Arts Review2022-1-27By: Marc Glassman

 

ReFrame lights up January with documentary treats

Peterborough’s film festival available online across Canada

By Marc Glassman

 

Since 2005, the ReFrame film festival has highlighted social and political concerns through its hard-hitting annual event, which showcases many of the year’s top documentary shorts and features, as well as hosting talks and engaging question and answer sessions with filmmakers and media experts. This year, the festival is available to viewers throughout the country: it’s easy to see important films and watch talks and conversations online at https://watch.eventive.org/reframe2022

Over 70 features, shorts, talks and Q&As can be seen at the ReFrame Film Festival over the next week. It’s a great opportunity to be engaged with the world politically and emotionally without leaving your snow covered home. An almost overwhelming number of docs are on hand to view, many of which are deserving of viewing time and thoughtful consideration.

SHORT TASK 1: According to the ReFrame article, since what year has the festival run?
SHORT TASK 2: Copy the ReFrame article again, beginning at the words "By Marc Glassman" and stopping after "and thoughtful consideration.", and swap "hard-hitting" for "thought-provoking".

INFORMATION SUPPLIED:
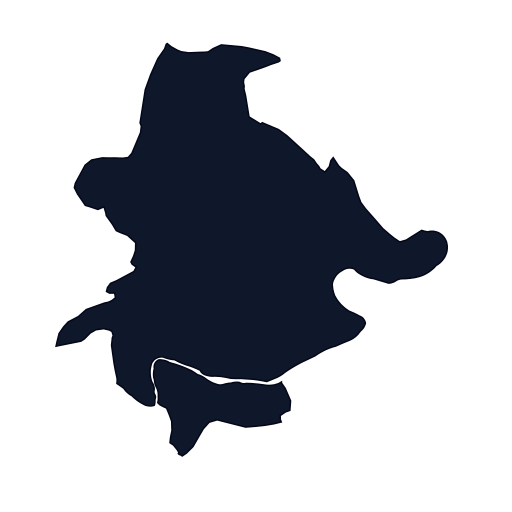 Shirbin, Ad Daqahliyah, Egypt, rotated 6°
{"feature_id": "37247803B76793683664752", "entity_name": "Shirbin", "entity_type": "district", "adm_level": 2, "iso_a3": "EGY", "parent_name": "Egypt", "parent_adm1": "Ad Daqahliyah", "projection": "mercator", "projection_center": [31.57, 31.249], "detail": "fine", "context": "isolated", "style": "filled", "palette": "ink", "viewbox_px": 512, "rotation_deg": 6, "n_neighbors": 0, "source": "geoboundaries", "source_scale": "gbopen_adm2", "svg_char_len": 6117}
<svg xmlns="http://www.w3.org/2000/svg" viewBox="0 0 512 512"><g transform="rotate(6 256 256)"><path d="M66.6,366.6L69.9,365.5L90.8,359.0L94.0,356.4L99.2,349.9L104.4,346.1L112.1,344.2L117.9,344.9L120.7,346.1L122.4,350.2L121.7,352.1L121.7,360.0L126.1,377.7L128.0,384.2L130.6,392.1L131.0,394.7L131.0,397.3L135.1,399.5L138.4,401.4L140.2,403.4L141.5,404.5L142.5,405.2L143.4,405.9L144.9,406.8L147.4,408.0L149.2,409.4L150.5,410.3L153.1,412.0L155.2,413.1L156.6,413.8L160.6,415.5L162.2,416.0L164.3,416.2L166.0,416.2L167.3,416.1L168.9,415.7L170.4,415.1L170.6,414.3L170.7,413.1L170.7,411.9L170.6,410.6L170.5,409.7L170.6,408.2L170.8,407.0L170.6,406.1L170.3,405.3L168.7,402.6L168.8,402.4L168.6,401.4L168.6,400.7L168.7,399.0L168.5,397.8L168.1,396.6L167.6,395.4L167.2,394.6L166.6,393.6L165.8,392.6L165.0,391.1L164.2,389.1L163.5,386.7L163.0,384.3L162.7,381.9L162.6,380.0L162.7,378.8L162.9,376.3L163.2,374.5L163.3,373.7L163.5,373.2L163.8,372.5L164.4,371.5L165.2,370.2L166.0,369.3L166.6,368.8L167.8,367.9L169.2,367.1L170.6,366.6L172.5,366.2L174.1,366.1L176.8,366.8L179.7,367.3L182.6,367.6L185.9,367.6L189.9,369.2L193.7,370.4L197.5,371.4L201.5,372.2L204.5,372.9L208.9,374.2L212.2,375.3L212.4,375.4L213.0,376.3L213.8,377.3L214.8,378.1L215.7,378.6L216.6,379.0L217.5,379.3L219.1,379.7L220.7,379.9L222.3,380.1L224.0,380.1L225.6,380.0L227.3,379.7L228.9,379.6L233.9,379.4L238.8,379.7L243.6,380.2L248.9,379.9L253.9,379.3L259.9,379.1L265.0,378.9L268.8,378.9L272.7,379.1L276.7,379.4L279.8,379.7L288.9,374.8L290.1,374.1L291.7,373.0L292.8,372.2L294.3,371.0L295.8,369.6L296.8,368.6L300.0,365.9L303.3,363.3L306.8,360.7L312.0,357.1L325.1,349.1L326.5,347.9L328.6,346.2L330.8,344.6L333.0,343.1L335.3,341.6L338.5,339.9L341.7,338.4L344.7,337.2L351.7,333.2L357.5,330.1L359.6,328.8L361.0,327.8L362.3,326.6L363.2,325.8L364.4,324.5L365.5,323.1L366.1,322.1L367.5,319.9L368.2,319.1L369.0,318.1L369.8,317.0L370.2,316.3L370.8,315.1L371.2,313.8L371.6,312.6L371.8,311.3L371.3,310.0L370.8,309.1L369.9,307.9L369.2,307.1L368.4,306.4L367.8,306.0L366.5,305.4L364.9,304.9L362.3,303.8L359.3,302.7L356.4,301.8L354.3,301.2L352.1,300.0L350.2,298.9L349.0,298.1L347.2,296.8L345.4,295.4L343.8,293.9L342.2,292.3L340.7,290.6L339.4,288.8L338.4,287.5L337.1,284.8L336.5,283.1L336.0,281.8L335.6,280.4L335.2,278.4L334.8,276.4L334.7,275.8L334.8,275.5L335.0,273.5L335.4,272.0L335.9,270.6L336.7,268.7L337.4,267.4L338.2,266.1L339.5,264.5L340.6,263.4L341.7,262.4L343.3,261.3L344.6,260.2L345.7,259.6L346.8,259.0L348.3,258.5L349.5,258.2L351.1,258.1L352.8,258.1L354.0,258.3L355.4,258.7L356.2,259.5L357.4,260.5L358.6,261.4L360.0,262.2L363.5,263.8L366.6,264.9L368.5,265.4L371.1,265.9L373.0,266.1L375.4,266.2L390.7,269.1L392.7,268.7L394.8,267.8L396.0,267.2L396.7,266.7L398.2,265.5L399.3,264.8L400.7,264.1L401.9,263.7L402.5,263.5L404.7,263.2L407.6,262.8L411.5,262.0L416.3,260.8L420.2,259.4L422.7,258.3L425.1,257.0L427.5,255.4L429.7,253.7L431.2,252.3L433.2,250.3L434.6,248.7L435.9,246.8L437.9,245.2L439.5,243.7L440.6,242.4L441.6,241.1L442.8,239.2L443.9,237.1L444.2,236.1L444.7,234.6L445.2,232.6L445.4,230.8L445.4,228.6L445.2,226.5L445.0,225.5L444.6,224.0L444.0,222.2L443.4,221.0L442.4,219.4L441.3,218.0L440.0,216.7L438.5,215.5L436.9,214.6L435.5,213.9L434.2,213.5L432.9,213.2L430.6,212.9L429.3,212.9L427.4,213.1L426.1,213.4L424.4,214.0L421.2,213.8L418.1,213.2L403.7,224.5L397.5,227.0L391.6,223.9L386.5,220.6L379.2,215.5L368.2,205.2L360.1,197.8L354.6,191.8L351.7,185.9L345.3,170.9L338.0,163.6L331.5,159.9L328.6,157.6L322.5,150.1L320.5,153.3L319.6,159.4L315.7,165.3L310.5,162.6L309.0,160.4L306.1,157.7L303.3,154.3L298.9,151.5L292.1,146.4L274.5,133.4L265.3,128.0L248.3,122.8L246.8,124.3L234.5,118.4L228.9,97.8L226.5,91.0L226.5,88.5L225.3,84.5L225.4,81.0L227.2,78.4L230.2,73.8L245.2,66.7L250.6,63.9L258.1,60.5L259.5,59.3L258.7,56.9L252.1,54.2L243.9,52.0L227.2,50.0L219.7,49.4L199.4,49.7L191.7,54.2L187.2,58.0L183.3,58.8L180.0,59.2L167.7,61.0L160.2,60.7L156.1,59.5L149.8,56.8L145.5,54.0L144.6,54.8L143.5,59.6L137.7,70.1L132.4,86.4L128.5,102.1L126.8,135.7L128.4,138.8L128.3,145.3L121.8,166.9L118.6,171.4L113.4,172.7L105.0,173.3L99.9,173.9L92.8,174.5L82.5,177.7L76.6,183.5L68.8,202.4L68.2,207.0L72.0,212.9L81.0,223.5L84.9,224.2L93.9,226.2L99.7,223.0L102.2,228.9L102.9,231.5L109.9,239.4L114.4,245.4L118.3,246.7L126.0,248.8L135.0,255.4L135.6,263.2L134.3,269.1L132.3,275.0L133.6,277.0L138.1,279.6L136.2,284.2L120.0,295.2L114.2,298.4L111.6,302.9L111.0,306.9L114.2,308.2L119.3,307.6L120.6,312.2L117.4,315.4L114.1,317.4L110.3,318.6L92.8,327.0L85.7,334.8L76.1,341.2L72.2,346.5L68.3,353.6L67.0,362.8L66.6,366.6ZM298.5,418.4L297.1,415.8L297.1,414.8L296.7,412.1L297.3,411.7L301.6,408.0L305.8,406.0L305.5,396.4L298.8,384.5L294.7,379.8L294.5,378.6L293.4,379.5L291.9,380.5L290.7,381.1L289.4,381.6L288.1,382.2L285.7,382.8L283.8,383.2L281.3,383.5L279.4,383.5L275.8,383.4L271.6,383.3L264.7,383.4L259.6,383.8L258.1,384.2L256.4,384.4L254.7,384.2L253.7,383.9L253.0,383.6L251.7,383.5L250.2,383.6L248.7,383.8L247.3,384.1L245.9,384.5L244.5,385.1L242.7,385.4L240.8,385.9L238.9,386.5L236.4,387.5L235.3,387.8L233.8,388.1L232.7,388.1L231.3,388.0L228.2,387.3L226.2,386.8L224.3,386.1L222.5,385.3L221.3,384.8L219.5,383.8L217.8,382.8L215.8,381.8L213.2,380.8L211.6,380.4L210.3,380.2L206.8,378.3L203.7,376.8L200.1,375.6L195.5,374.2L192.0,373.3L187.3,372.2L181.5,371.2L180.9,371.0L178.7,370.1L176.7,369.6L175.2,369.4L173.2,369.3L171.7,369.3L170.2,369.5L169.0,370.3L168.3,371.0L167.9,371.5L167.5,372.0L167.0,372.9L166.7,373.8L166.5,374.4L166.3,375.4L166.3,376.7L166.4,377.7L166.7,378.8L166.4,380.7L166.4,382.8L166.5,384.3L166.7,385.8L167.0,387.2L167.4,388.3L168.1,390.3L168.5,392.1L169.0,393.8L169.8,395.3L170.2,396.1L170.9,397.1L171.7,398.5L172.3,399.8L172.9,401.7L173.3,403.6L173.5,405.8L173.7,407.1L173.8,408.0L173.9,409.8L173.7,411.4L173.7,412.2L176.0,414.0L179.2,415.3L183.0,416.6L186.9,423.9L189.4,429.1L190.7,438.3L190.0,445.5L190.0,450.7L193.8,452.7L198.3,457.3L199.6,459.3L200.2,460.0L199.5,460.7L200.2,461.3L202.8,462.0L203.5,462.6L207.3,459.4L213.2,452.2L218.4,440.5L221.6,433.4L226.8,426.2L234.5,423.0L263.5,427.2L273.2,425.4L282.2,423.5L291.3,421.0L298.5,418.4Z" fill="#0f172a" stroke="#020617" stroke-width="1.5"/></g></svg>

EXERCISE SOLUTION 1: Since 2005.

EXERCISE SOLUTION 2:
By Marc Glassman

 

Since 2005, the ReFrame film festival has highlighted social and political concerns through its thought-provoking annual event, which showcases many of the year’s top documentary shorts and features, as well as hosting talks and engaging question and answer sessions with filmmakers and media experts. This year, the festival is available to viewers throughout the country: it’s easy to see important films and watch talks and conversations online at https://watch.eventive.org/reframe2022

Over 70 features, shorts, talks and Q&As can be seen at the ReFrame Film Festival over the next week. It’s a great opportunity to be engaged with the world politically and emotionally without leaving your snow covered home. An almost overwhelming number of docs are on hand to view, many of which are deserving of viewing time and thoughtful consideration.